Do LLMs Act Like Rational Agents? Measuring Belief Coherence in Probabilistic Decision Making
This addresses the problem of ensuring reliable and interpretable decision-making by LLMs in high-stakes applications like medical diagnosis, though it is incremental in evaluating existing models rather than proposing new methods.
The paper investigates whether large language models (LLMs) act as rational agents with coherent beliefs and stable preferences in probabilistic decision-making, particularly in medical diagnostic domains, by testing them against falsifiable conditions for Bayesian utility maximization.

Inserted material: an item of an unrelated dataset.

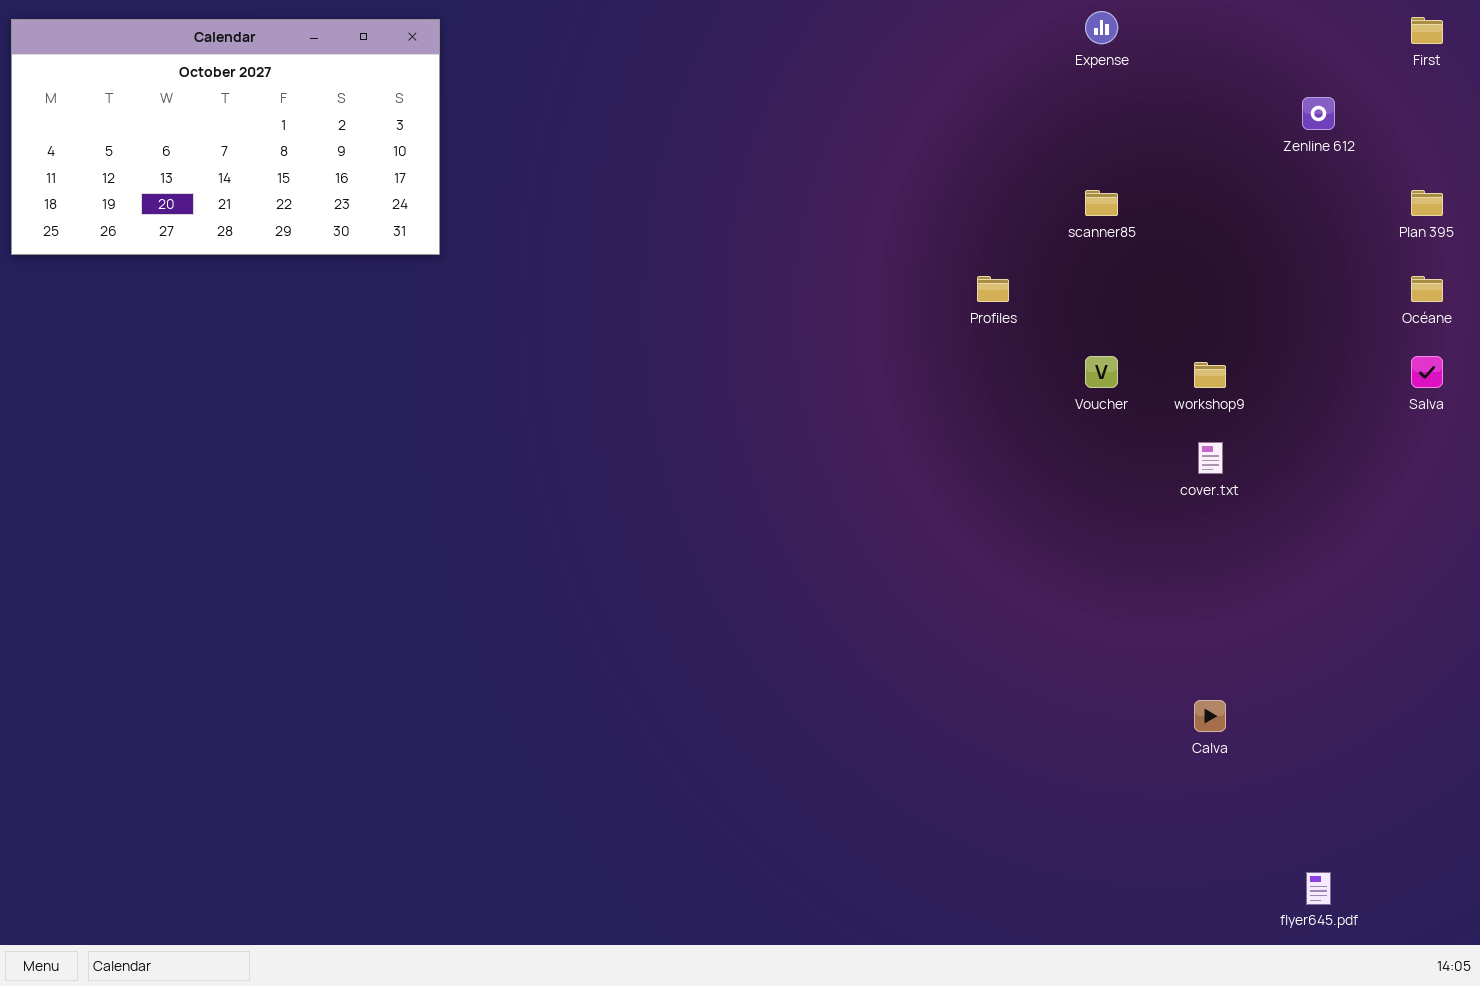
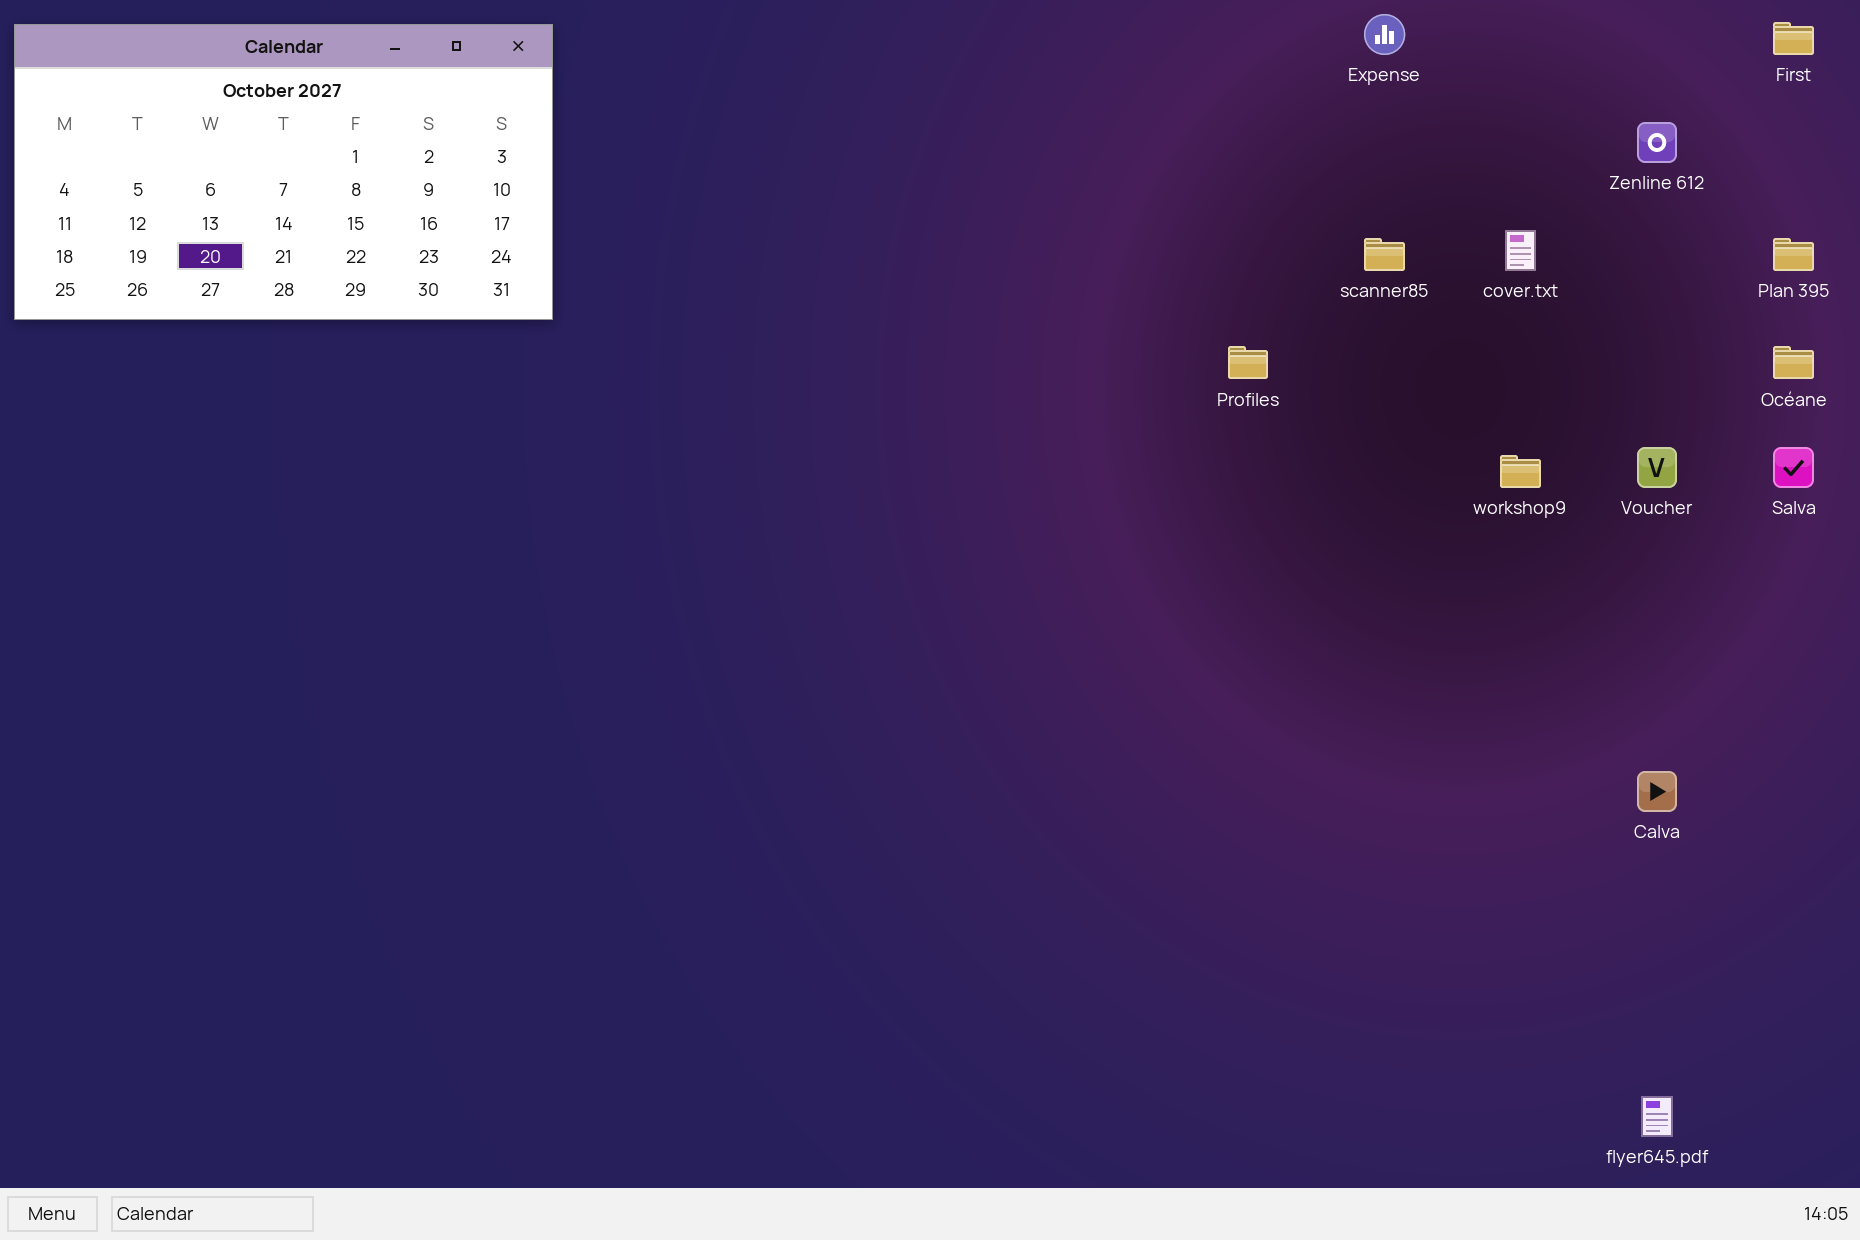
Voucher: [1085,356,1118,388] -> [1637,447,1677,488], moved
cover.txt: [1198,442,1223,474] -> [1505,230,1536,271], moved
Calva: [1194,700,1226,732] -> [1637,771,1677,812], moved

Large language models (LLMs) are increasingly deployed as agents in high-stakes domains where optimal actions depend on both uncertainty about the world and consideration of utilities of different outcomes, yet their decision logic remains difficult to interpret. We study whether LLMs are rational utility maximizers with coherent beliefs and stable preferences. We consider behaviors of models for diagnosis challenge problems. The results provide insights about the relationship of LLM inferences to ideal Bayesian utility maximization for elicited probabilities and observed actions. Our approach provides falsifiable conditions under which the reported probabilities \emph{cannot} correspond to the true beliefs of any rational agent. We apply this methodology to multiple medical diagnostic domains with evaluations across several LLMs. We discuss implications of the results and directions forward for uses of LLMs in guiding high-stakes decisions.